The work [detailed here] is a crucial step towards a system that can automatically recognise BSL signs and translate them into words.
A major challenge in recognising signs is to track the signer’s hands as they move on the broadcast – no mean feat as these can get lost in the background, blur or cross – and the arms can assume a vast number of configurations.
The system tackles this problem by overlaying a model of the upper body onto the video frames of the signer by looking for probable configurations, finding the large number of frames where these can be correctly identified and then ‘filling in the gaps’ to infer how the hands get from one position to another.
Another big challenge is to match a target word that appears in a subtitle to the corresponding sign – particularly difficult as words and signs often appear separated in time and words can be signed in many different ways so the corresponding sign may not appear at all.
To overcome this problem the system compares a small number of sequences in which the target word appears in the subtitles with a large number of sequences in which it does not.
Within this footage it then finds the 7-13 frames that appear often in the ‘target word’ sequences and infrequently in the ‘no target word’ ones.

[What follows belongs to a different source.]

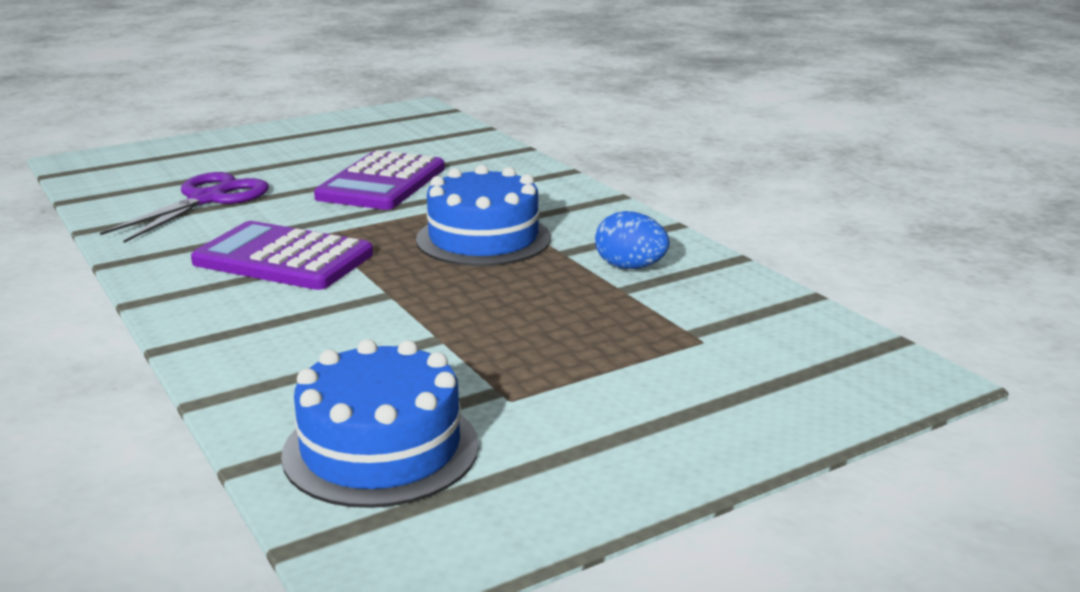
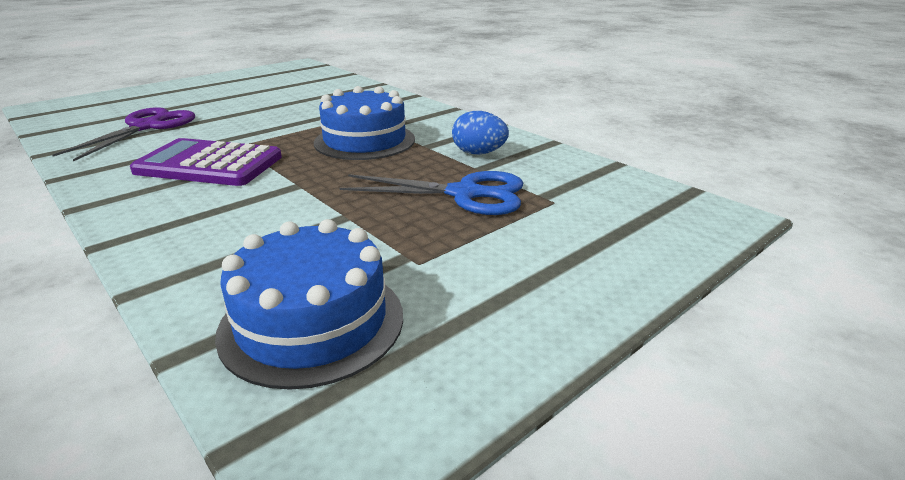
camera: 10 degrees left, 5 degrees up
purple calculator [314,150,445,210] -> none
none -> blue scissors [339,171,523,215]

This enables it to learn to match over 100 target words to signs automatically.
'This is the first time that a computer system has been able to learn signs on its own and on this scale in this way - with just the information available in the broadcast’s subtitle information and video frames and without the need for humans to give it annotated examples of what each sign looks like,’ said Andrew Zisserman of Oxford University’s Department of Engineering Science who led the work with Patrick Buehler at Oxford and Mark Everingham of Leeds University’s School of Computing.
Mark Everingham said: ‘It demonstrates the sort of very tough problems which advanced image recognition technology is starting to be able to solve. These technologies have the potential to revolutionise the automated searching, classifying and analysis of moving and still images.’
This research was supported by the Engineering and Physical Sciences Research Council, Microsoft and the Royal Academy of Engineering.